Dubay Evidentiary Hearings on Appeal
During an appeal, it sometimes becomes necessary for the appellate court to have more facts before they decide an issue. Let's take an IAC claim. The Appellant submits anaffidavit alleging his counsel was deficient and that he was prejudiced. Sometimes the court will resolve the issue without any further evidence. Sometimes the court will order an affidavit from the defense counsel. When there is a significant clash between the two affidavits on a critical point they court will want more facts and will order a DuBay hearing to gather that evidence.
A new judge will call witnesses and take testimony and accept documentary evidence. Once that's gathered the judge will make findings of fact and conclusions of law and decide if there was IAC and that the appellant was prejudiced.
Another Order for a hearing in accordance with United States v. DuBay, 17 C.M.A. 147 (1967), just received in one of our cases.

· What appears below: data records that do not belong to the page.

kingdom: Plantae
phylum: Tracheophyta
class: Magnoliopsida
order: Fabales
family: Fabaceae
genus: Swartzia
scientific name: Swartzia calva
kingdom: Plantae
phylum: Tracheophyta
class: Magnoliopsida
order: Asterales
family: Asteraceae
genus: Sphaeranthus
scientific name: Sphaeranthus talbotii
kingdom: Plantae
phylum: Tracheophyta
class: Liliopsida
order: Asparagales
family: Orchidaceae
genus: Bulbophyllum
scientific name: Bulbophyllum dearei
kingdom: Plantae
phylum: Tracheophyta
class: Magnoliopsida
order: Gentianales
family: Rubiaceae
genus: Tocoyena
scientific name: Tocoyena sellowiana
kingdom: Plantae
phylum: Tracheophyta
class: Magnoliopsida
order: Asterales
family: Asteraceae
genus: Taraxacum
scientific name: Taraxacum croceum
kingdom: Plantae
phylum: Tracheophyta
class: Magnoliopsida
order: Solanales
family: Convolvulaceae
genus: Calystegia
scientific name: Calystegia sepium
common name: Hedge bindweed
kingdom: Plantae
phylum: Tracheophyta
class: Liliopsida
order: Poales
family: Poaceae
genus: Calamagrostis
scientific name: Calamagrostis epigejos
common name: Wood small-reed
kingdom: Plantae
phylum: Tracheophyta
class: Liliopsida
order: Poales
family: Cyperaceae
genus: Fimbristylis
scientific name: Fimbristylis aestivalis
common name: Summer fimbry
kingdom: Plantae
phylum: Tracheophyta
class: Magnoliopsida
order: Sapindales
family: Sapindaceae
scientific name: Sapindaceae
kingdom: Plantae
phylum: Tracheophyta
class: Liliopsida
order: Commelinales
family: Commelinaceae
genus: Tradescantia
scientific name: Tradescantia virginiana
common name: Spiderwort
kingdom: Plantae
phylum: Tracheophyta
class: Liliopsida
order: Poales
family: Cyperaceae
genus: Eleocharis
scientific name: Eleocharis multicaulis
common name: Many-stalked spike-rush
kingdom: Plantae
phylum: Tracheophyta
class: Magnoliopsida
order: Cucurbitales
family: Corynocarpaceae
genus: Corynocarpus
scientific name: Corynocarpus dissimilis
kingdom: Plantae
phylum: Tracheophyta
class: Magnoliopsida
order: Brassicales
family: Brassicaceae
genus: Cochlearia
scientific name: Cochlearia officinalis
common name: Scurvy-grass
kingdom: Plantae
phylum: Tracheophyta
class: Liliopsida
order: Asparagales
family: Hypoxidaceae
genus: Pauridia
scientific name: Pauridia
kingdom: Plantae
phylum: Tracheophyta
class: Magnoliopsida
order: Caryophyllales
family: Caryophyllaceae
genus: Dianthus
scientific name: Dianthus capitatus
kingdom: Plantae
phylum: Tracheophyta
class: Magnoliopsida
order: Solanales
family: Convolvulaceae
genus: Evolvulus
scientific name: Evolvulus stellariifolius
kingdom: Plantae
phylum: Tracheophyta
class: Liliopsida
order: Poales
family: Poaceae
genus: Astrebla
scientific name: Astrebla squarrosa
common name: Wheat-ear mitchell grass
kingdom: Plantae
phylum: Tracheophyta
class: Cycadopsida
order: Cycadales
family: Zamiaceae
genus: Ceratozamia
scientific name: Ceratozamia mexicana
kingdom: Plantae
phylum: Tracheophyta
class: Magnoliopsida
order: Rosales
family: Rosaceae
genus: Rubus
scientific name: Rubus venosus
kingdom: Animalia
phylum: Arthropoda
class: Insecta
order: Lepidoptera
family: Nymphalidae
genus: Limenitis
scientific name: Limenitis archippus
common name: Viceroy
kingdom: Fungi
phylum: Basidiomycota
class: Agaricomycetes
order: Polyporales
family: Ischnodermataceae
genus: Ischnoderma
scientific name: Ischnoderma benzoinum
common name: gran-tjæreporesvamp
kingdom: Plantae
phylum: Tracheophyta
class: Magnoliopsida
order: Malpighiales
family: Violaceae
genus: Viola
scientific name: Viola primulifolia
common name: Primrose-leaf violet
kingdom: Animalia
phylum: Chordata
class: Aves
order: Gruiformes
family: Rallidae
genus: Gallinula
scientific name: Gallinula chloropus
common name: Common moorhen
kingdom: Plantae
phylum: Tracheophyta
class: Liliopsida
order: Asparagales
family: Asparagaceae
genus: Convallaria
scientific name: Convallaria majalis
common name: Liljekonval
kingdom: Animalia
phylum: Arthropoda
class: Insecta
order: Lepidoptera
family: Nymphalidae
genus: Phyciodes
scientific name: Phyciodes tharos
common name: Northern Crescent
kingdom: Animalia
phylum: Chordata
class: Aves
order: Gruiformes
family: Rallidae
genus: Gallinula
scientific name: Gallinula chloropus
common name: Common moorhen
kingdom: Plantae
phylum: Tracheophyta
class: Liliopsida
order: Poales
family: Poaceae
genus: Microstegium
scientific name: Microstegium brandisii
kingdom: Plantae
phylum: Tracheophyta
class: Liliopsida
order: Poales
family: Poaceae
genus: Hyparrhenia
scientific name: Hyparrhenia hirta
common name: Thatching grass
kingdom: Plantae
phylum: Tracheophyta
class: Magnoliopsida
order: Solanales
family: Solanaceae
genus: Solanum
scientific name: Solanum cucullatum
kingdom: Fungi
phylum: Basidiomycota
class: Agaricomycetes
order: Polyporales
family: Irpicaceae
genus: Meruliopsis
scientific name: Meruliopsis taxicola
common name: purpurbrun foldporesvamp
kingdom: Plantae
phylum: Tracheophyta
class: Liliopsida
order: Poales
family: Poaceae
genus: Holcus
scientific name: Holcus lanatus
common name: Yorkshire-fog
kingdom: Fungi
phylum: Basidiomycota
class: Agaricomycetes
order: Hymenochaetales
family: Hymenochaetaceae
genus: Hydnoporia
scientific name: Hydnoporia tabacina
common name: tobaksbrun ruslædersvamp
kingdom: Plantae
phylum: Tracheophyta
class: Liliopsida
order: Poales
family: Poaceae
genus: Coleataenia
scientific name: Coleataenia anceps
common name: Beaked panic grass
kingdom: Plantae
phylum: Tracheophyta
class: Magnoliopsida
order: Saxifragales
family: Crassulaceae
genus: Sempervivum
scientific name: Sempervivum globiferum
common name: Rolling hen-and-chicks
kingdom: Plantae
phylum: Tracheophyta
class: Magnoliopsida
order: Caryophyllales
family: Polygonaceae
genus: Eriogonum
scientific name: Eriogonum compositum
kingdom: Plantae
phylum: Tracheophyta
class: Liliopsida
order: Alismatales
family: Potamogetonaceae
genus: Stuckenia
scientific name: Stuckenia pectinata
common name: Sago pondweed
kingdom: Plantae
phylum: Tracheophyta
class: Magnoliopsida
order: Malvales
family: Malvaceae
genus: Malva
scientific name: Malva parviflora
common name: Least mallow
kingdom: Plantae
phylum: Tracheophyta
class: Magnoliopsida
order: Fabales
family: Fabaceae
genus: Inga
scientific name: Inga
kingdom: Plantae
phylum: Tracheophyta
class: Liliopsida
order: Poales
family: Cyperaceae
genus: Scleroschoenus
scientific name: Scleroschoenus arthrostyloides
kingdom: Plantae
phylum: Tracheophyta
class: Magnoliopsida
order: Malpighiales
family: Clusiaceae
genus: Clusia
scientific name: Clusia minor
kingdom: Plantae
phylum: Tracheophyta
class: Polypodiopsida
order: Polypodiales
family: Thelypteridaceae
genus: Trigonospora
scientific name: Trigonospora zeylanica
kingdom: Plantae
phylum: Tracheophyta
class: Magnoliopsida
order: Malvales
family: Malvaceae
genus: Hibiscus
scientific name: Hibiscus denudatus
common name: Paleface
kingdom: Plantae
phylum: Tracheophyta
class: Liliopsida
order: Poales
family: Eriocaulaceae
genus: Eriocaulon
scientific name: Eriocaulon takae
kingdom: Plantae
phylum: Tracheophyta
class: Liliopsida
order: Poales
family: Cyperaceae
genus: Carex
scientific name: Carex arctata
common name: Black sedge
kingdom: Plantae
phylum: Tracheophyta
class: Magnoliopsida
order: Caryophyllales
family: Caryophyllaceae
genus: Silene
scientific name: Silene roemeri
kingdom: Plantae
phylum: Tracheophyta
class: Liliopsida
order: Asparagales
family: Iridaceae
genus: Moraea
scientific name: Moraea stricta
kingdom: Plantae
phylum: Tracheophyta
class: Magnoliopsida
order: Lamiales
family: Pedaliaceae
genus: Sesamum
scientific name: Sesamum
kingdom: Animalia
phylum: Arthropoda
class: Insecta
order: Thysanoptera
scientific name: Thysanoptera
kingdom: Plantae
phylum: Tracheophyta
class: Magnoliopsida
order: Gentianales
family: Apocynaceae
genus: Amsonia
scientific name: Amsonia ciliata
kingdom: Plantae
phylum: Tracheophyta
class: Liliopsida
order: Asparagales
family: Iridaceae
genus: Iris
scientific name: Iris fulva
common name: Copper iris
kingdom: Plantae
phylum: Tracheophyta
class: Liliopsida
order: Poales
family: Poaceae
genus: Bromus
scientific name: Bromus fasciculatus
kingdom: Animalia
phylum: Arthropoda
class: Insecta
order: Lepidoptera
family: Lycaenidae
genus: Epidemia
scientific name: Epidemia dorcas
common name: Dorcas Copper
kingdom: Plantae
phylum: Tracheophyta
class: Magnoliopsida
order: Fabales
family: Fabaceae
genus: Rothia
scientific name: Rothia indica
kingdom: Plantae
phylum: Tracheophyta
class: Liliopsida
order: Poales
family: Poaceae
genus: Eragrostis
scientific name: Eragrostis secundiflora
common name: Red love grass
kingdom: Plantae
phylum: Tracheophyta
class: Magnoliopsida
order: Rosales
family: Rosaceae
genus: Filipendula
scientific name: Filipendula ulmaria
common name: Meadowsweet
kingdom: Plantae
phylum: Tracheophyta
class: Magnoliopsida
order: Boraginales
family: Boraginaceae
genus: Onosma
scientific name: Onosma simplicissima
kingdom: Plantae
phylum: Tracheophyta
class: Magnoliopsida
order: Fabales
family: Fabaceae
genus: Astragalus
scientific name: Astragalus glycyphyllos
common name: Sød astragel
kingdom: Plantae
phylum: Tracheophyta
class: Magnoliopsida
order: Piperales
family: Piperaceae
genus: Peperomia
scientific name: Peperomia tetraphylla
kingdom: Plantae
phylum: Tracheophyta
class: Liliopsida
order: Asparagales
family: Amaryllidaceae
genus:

In each such case, the record will be remanded to a convening authority other than the one who appointed the court-martial concerned and one who is at a higher echelon of command. That convening authority will refer the record to a general court-martial for another trial. Upon convening the court, the law officer will order an out-of-court hearing, in which he will hear the respective contentions of the parties on the question, permit the presentation of witnesses and evidence in support thereof, and enter findings of fact and conclusions of law based thereon.
Over the transom today is an Order for the Army Court of Criminal Appeals (ACCA) in which the Court has ordered an evidentiary hearing. The hearing will determine the facts surrounding an unlawful command influence claim. (I won’t say much more now because the case is in litigation and I don’t want to spoil the case.) This Order is the second in a year in a case I’m litigating on appeal. Earlier the ACCA ordered a Dubay hearing on a claim of ineffective assistance of counsel. After the hearing, the Dubay hearing judge agreed with us. The ACCA then set aside the convictions.
On 23 November 2016, this court returned appellant's record of trial to The Judge Advocate General for a hearing pursuant to United States v. DuBay, 17 U.S.C.M.A. 147, 37 C.M.R. 411 (1967). United States v. Jones, ARMY 20140528 (Army Ct. Crim. App. 23 Nov. 2016) (order). On 2 February 2017, the DuBay hearing concluded. The military judge made findings of fact and conclusions of law with respect to whether appellant's defense counsel were ineffective. (App. Ex. LXXXIII). We hereby adopt his findings of fact and conclusions of law. We agree that defense counsel were deficient in failing to: 1) "present evidence about [TB's] motives to engineer this prosecution and her repeated statements that she would makes sure [appellant] was punished;" 2) "conduct a full investigation regarding [TB] and her motives to fabricate;" and 3) "prepare [appellant] to testify." Appellant was found not guilty[*3] of nineteen specifications. The five specifications of which he was found guilty all involved TB's children. We agree there is a reasonable probability of a more favorable result had the deficiencies not occurred.
United States v. Jones, 2017 CCA LEXIS 308. Now we are waiting to see if there will be a retrial.
I’m writing about this now because of a disturbing case and trend from the ACCA—United States v. Tovarchavez (Sept. 2017). The problem for the appellant was how the case was presented post-trial at the convening authority level and to ACCA. A friend and colleague have observed that:
The Army Court has now decided that documents and other materials in the Pretrial and Allied Papers section of the Record of Trial, as well as any other “attached matters” now require certification or authentication. The Army Court appears to suggest that parties must either have the military judge certify or authenticate these matters before the Record of Trial is authenticated; stipulate to the authenticity of the documents; file a motion on appeal for the Army Court to consider the documents; or obtain an affidavit or some other sworn declaration that the matter is what a party says it is. For practical purposes, this means that cases involving claims of Ineffective Assistance of Counsel (IAC) will now require affidavits or some other sworn declaration from every relevant witness for that issue on appeal.
I’m not sure he’s completely right. But he is right that you need to be aware at trial and on the appeal of the type of evidence, its reliability, and authenticity when appealing a case. Having done Dubay hearings I can say they are not easy.
The most recent DuBay hearing was to take testimony from the panel members (jury). We had good evidence that the jury may have decided the case base on the ongoing sexual assault issues and to make sure the Army didn't look bad. After the hearing, the judge ruled in our favor and the appellate court agreed.